The Shire11:49 AM
Still, I deny the majority of these unspoken accusations, although I feel your distant snickering far across the realms of the Internet. Yes, you. But in fact this secret obsession of mine is used as no more than a prologue and a useful analogy to this forthcoming blog.
You see, the other day it suddenly dawned on me that working with Pastor Derek can oftentimes feel much like being under the intense supervision of Gandalf the Grey ( or perhaps, the White, just to please all you nerdy nerds out there who are reading this blog with immense satisfaction). Besides his imposing height and occasional cheekiness, Derek possesses that particular quality of wisdom that is all too infrequent in this world of ours.

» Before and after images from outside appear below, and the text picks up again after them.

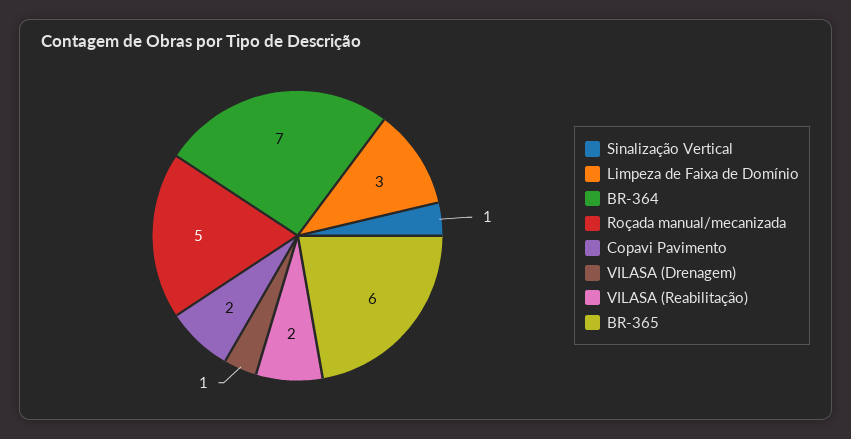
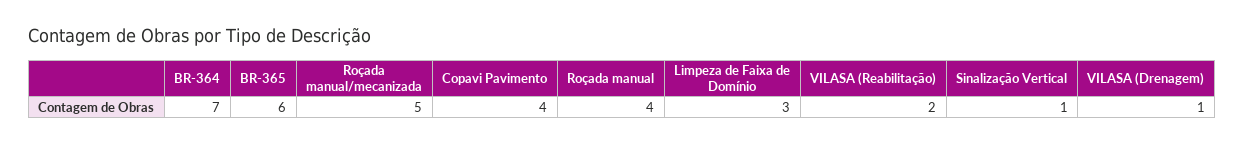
  {
    "Sinalização Vertical": 1,
    "Limpeza de Faixa de Domínio": 3,
    "BR-364": 7,
    "Roçada manual/mecanizada": 5,
-   "Copavi Pavimento": 2,
+   "Copavi Pavimento": 4,
    "VILASA (Drenagem)": 1,
    "VILASA (Reabilitação)": 2,
-   "BR-365": 6
+   "BR-365": 6,
+   "Roçada manual": 4
  }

And over them all, in this little world, reigns Gandalf. Derek would describe himself as coming from a long line of hard working Ulster Scots, but his heart is truly bent towards this people, and when Derek speaks, people listen. It's not just because of his rather melodious baritone, matched with that rollicking, Irish lilt or any particular manner of face or form, but rather a depth of character and affection that seems to come from something higher than any of us. You seem to feel, when sitting with your fellow Hobbits all dressed in their Sunday best, or with the musical Hobbits in the choir stalls, carefully and Presbyterially robed, that this man is rather fond of you. And if this man, this representative from the Man upstairs, is rather fond of you, then God must somewhere, in His deep, endless heart, be quite fond of you, too. Because of this, no matter what the criticism or uncomfortable nature of the topic, (if I hear another sermon on sex I think I´ll burst into fits of nervous laughter), people listen to this man and respect him in their sarcastic, unforgiving way. The Hobbits are never reticent in sharing an opinion, however, with comments like "Oh, Derek, the sermon was lovely, but the part about the....well, you know, that was a wee bit ticklish! Not that I haven´t thought about sex in those terms, but, oh! A wee cuppa!" And off the disquieted Hobbit will run, searching for relief in the amiable form of a cuppa tea.
My internship is nearly finished and I have learned to love this friendly, yet distant people. They are a people used to many partings and don´t take kindly to strangers, but if you can get in the occasional sarcastic comment and never refuse a biscuit, then maybe, just maybe, they´ll let you have a little chink of their heart. They certainly will always have a chink of mine.